When we think of rituals, big picture, we often think they’ve been around forever. Take the rituals related to spirituality, for instance. In some instances, rituals are elaborate and filled with pomp and circumstance. Some take place in buildings built specifically for those very rituals.

But before the pomp and circumstance developed, and before the purpose-built buildings existed, how did those rituals survive?

It’s safe to say that they survived because the people that believed in them committed to them. People imbued the rituals with emotional significance, which made them durable. Their durability, in turn, came to define them. They’re rituals because they last – and they last because they’re rituals.

That may feel like a conundrum, but it’s not.

Rituals are defined by the fact that the people who believe in them keep them alive from year to year and from generation to generation. They keep them alive because the rituals give their lives meaning, help them make sense of their existence, and give them a sense of their place in the grand scheme of things.
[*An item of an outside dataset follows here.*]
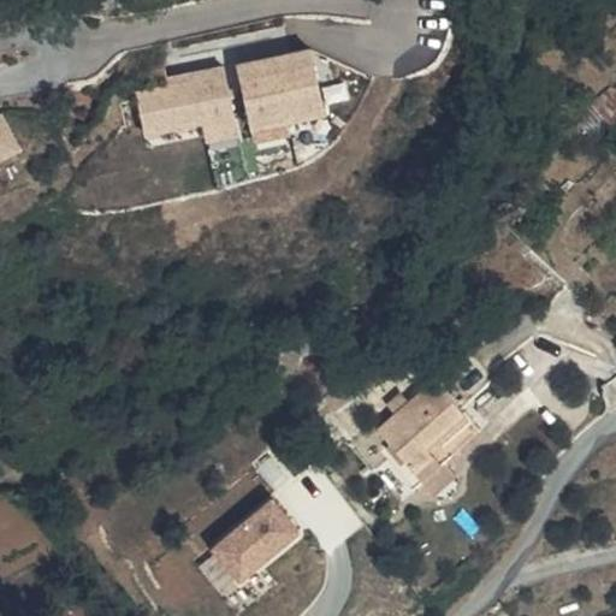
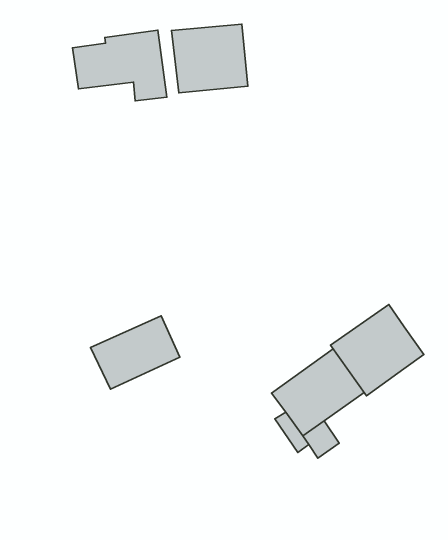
building: none -> [331,304,424,396]
building: [208,499,302,581] -> [91,316,180,389]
That’s exactly what your holiday traditions do for your kids, whether you realize it or not. And that’s why you should try to keep them alive during this COVID-influenced holiday season in whatever way you can. Have that extended family Zoom meal – and make sure your teenagers see their relatives. Share a picture of the pumpkin pie with Aunt Gayle. And make sure she gets a chance to see and hear your teenager. These holidays come around every year, and our kids count on them. They draw a sense of security from them. They know that no matter what happens, they can look forward to the holidays to remind them who they are, who they love, and what’s most important in life.